A powder contains benzoic acid mixed with starch. A student finds that a 2.505 g sample of this powder requires 35.3 mL of a 0.107M sodium hydroxide solution for the acid to be neutralized. What is the percent by mass of benzoic acid in the powder?

Answer is: the percent by mass of benzoic acid in the powder is 18.41%.

1) Balanced chemical reaction:

C₆H₅COOH (aq) + NaOH (aq) → C₆H₅COONa (aq) + H₂O (l).

V (NaOH) = 35.3 mL : 1000 mL/L.

V (NaOH) = 0.0353 L; volume of the sodium hydroxide.

c (NaOH) = 0.107 mol/L; molarity of the sodium hydroxide.

n (NaOH) = c (NaOH) · V (NaOH).

n (NaOH) = 0.0353 L · 0.107 mol/L.

n (NaOH) = 0.00378 mol; amount of the sodium hydroxide.

2) From balanced chemical reaction: n (NaOH) : n (C₆H₅COOH).

n (NaOH) = n (C₆H₅COOH).

n (C₆H₅COOH) = 0.0038 mol; amount of the benzoic acid.

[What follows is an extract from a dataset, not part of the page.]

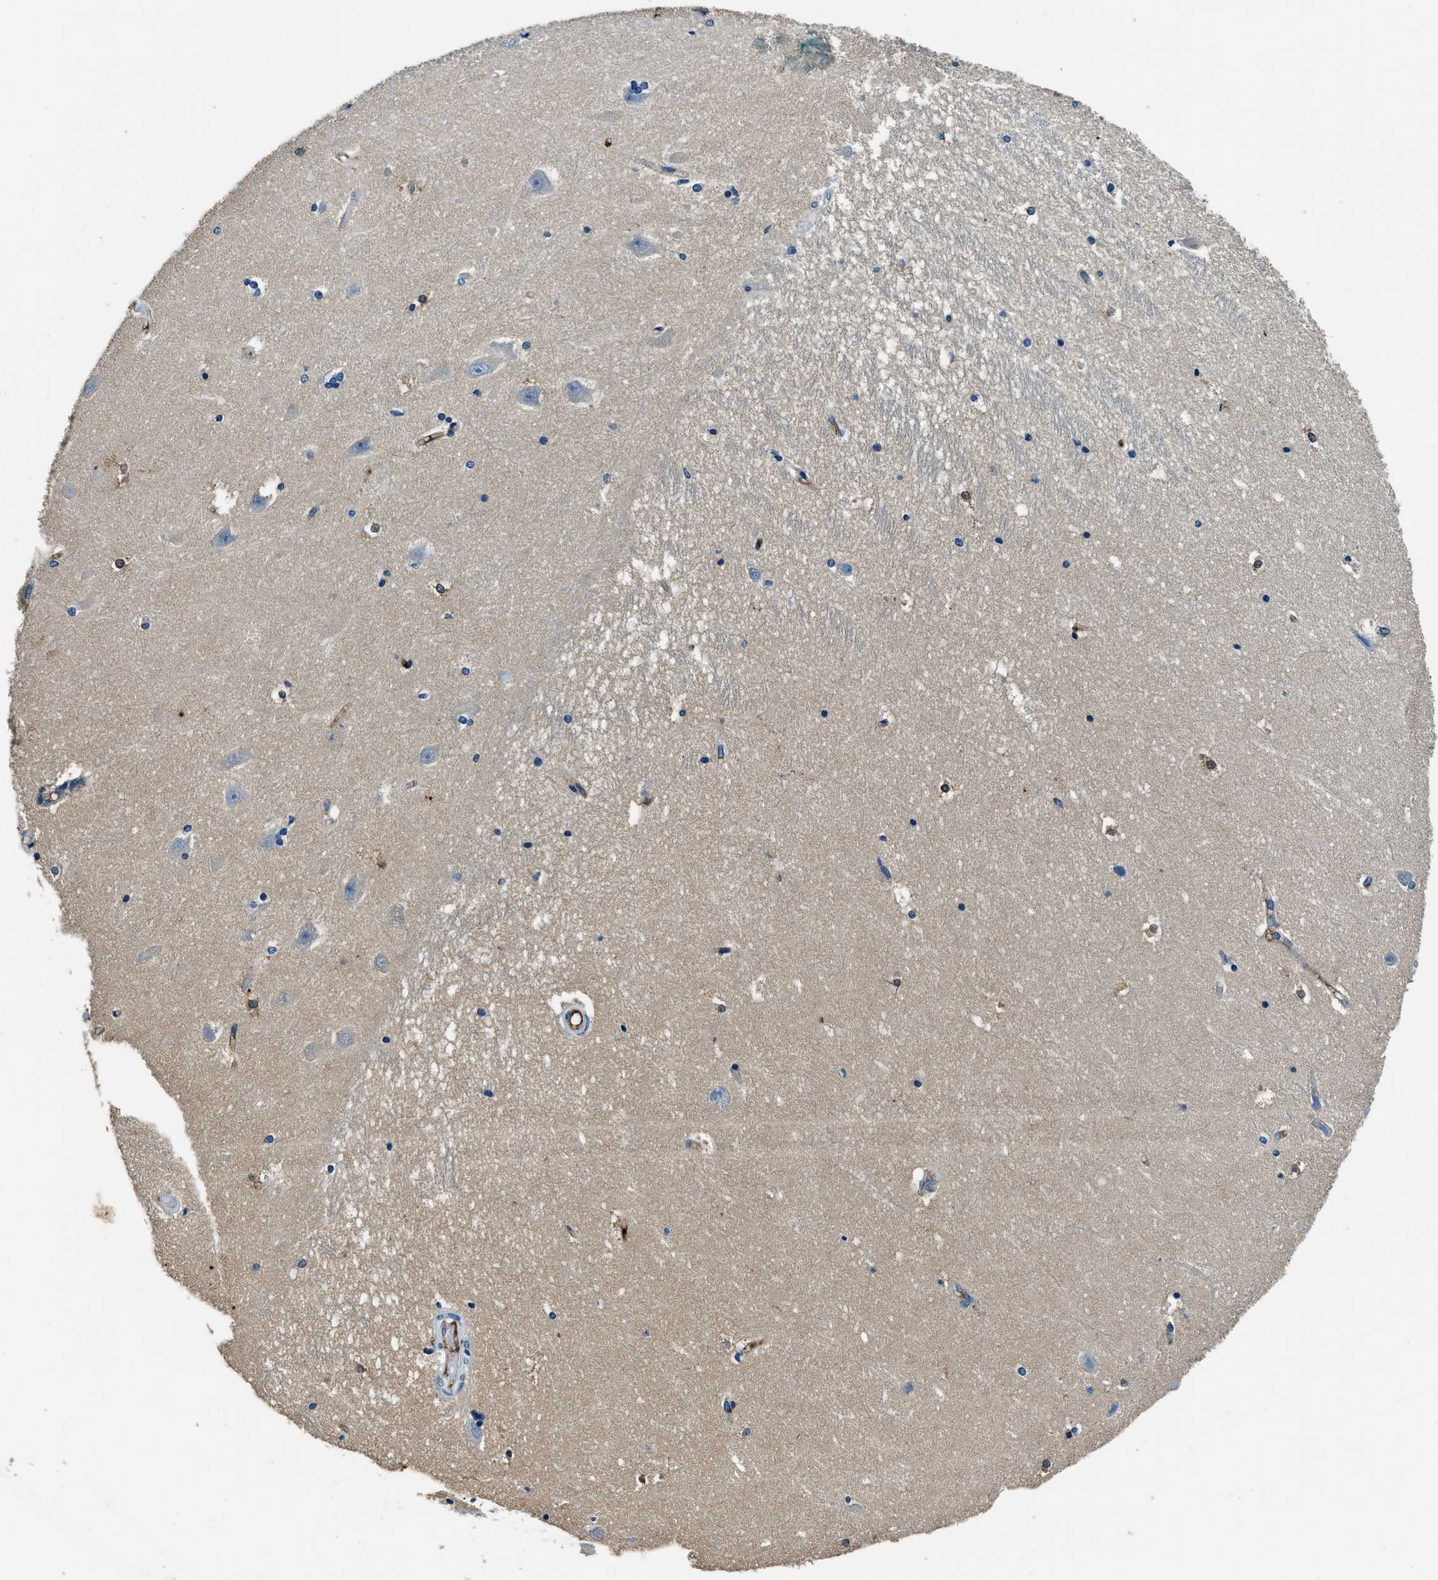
{"staining": {"intensity": "weak", "quantity": "<25%", "location": "cytoplasmic/membranous"}, "tissue": "hippocampus", "cell_type": "Glial cells", "image_type": "normal", "snomed": [{"axis": "morphology", "description": "Normal tissue, NOS"}, {"axis": "topography", "description": "Hippocampus"}], "caption": "DAB (3,3'-diaminobenzidine) immunohistochemical staining of benign hippocampus demonstrates no significant staining in glial cells.", "gene": "TMEM186", "patient": {"sex": "male", "age": 45}}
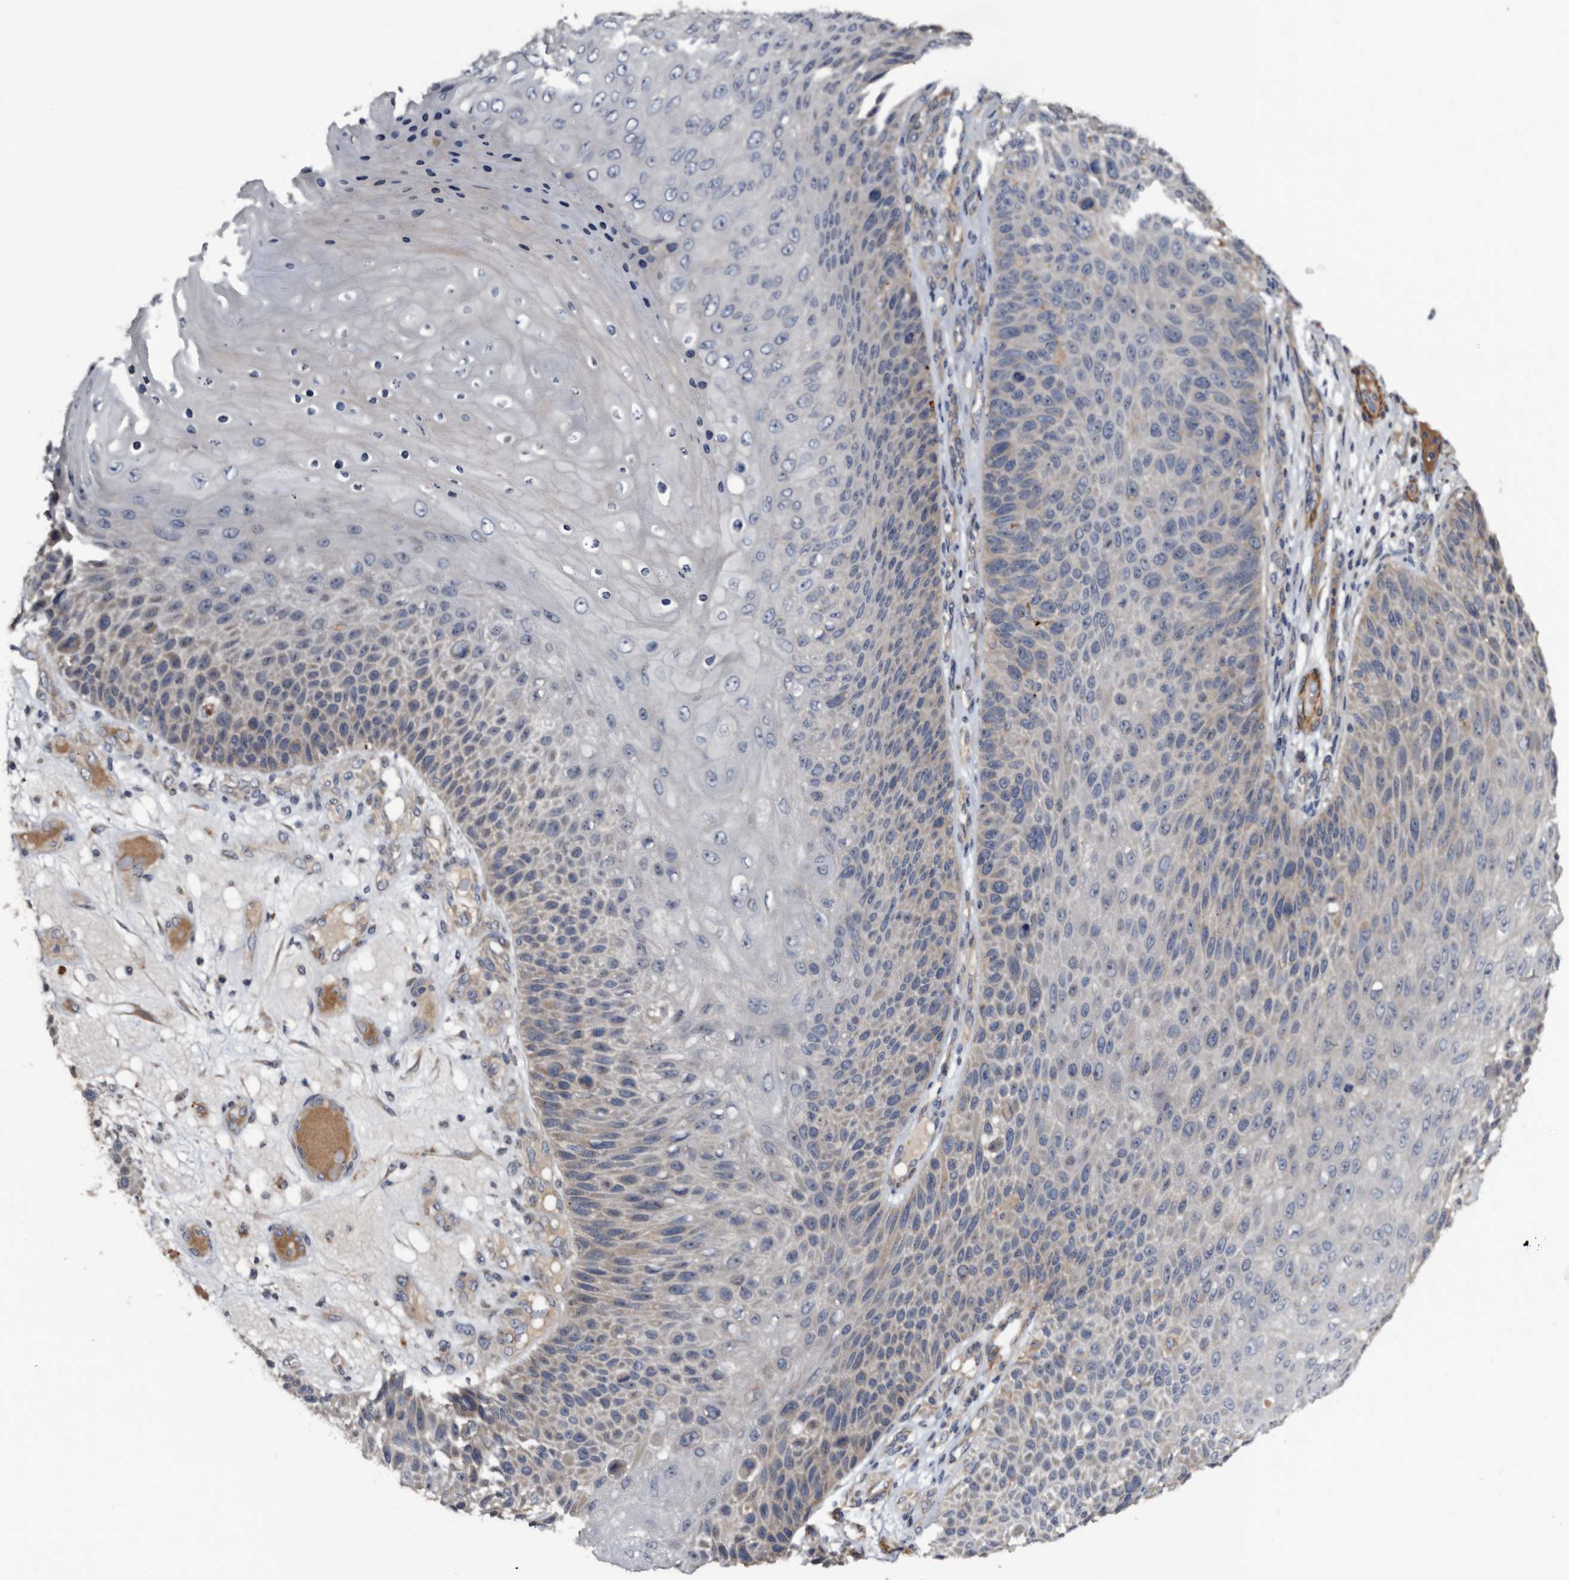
{"staining": {"intensity": "negative", "quantity": "none", "location": "none"}, "tissue": "skin cancer", "cell_type": "Tumor cells", "image_type": "cancer", "snomed": [{"axis": "morphology", "description": "Squamous cell carcinoma, NOS"}, {"axis": "topography", "description": "Skin"}], "caption": "High magnification brightfield microscopy of skin cancer stained with DAB (brown) and counterstained with hematoxylin (blue): tumor cells show no significant positivity.", "gene": "IARS1", "patient": {"sex": "female", "age": 88}}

M (C₆H₅COOH) = 122.12 g/mol; molar mass of the benzoic acid.

m (C₆H₅COOH) = n (C₆H₅COOH) · M (C₆H₅COOH).

m (C₆H₅COOH) = 0.0038 mol · 122.12 g/mol.

m (C₆H₅COOH) = 0.461 g; mass of the benzoic acid.

m (powder) = 2.505 g; mass of a powder.

ω (C₆H₅COOH) = m (C₆H₅COOH) : m (powder) · 100%.

ω (C₆H₅COOH) = 0.461 g : 2.505 g · 100%.

ω (C₆H₅COOH) = 18.41%; mass percentage of the benzoic acid in a powder.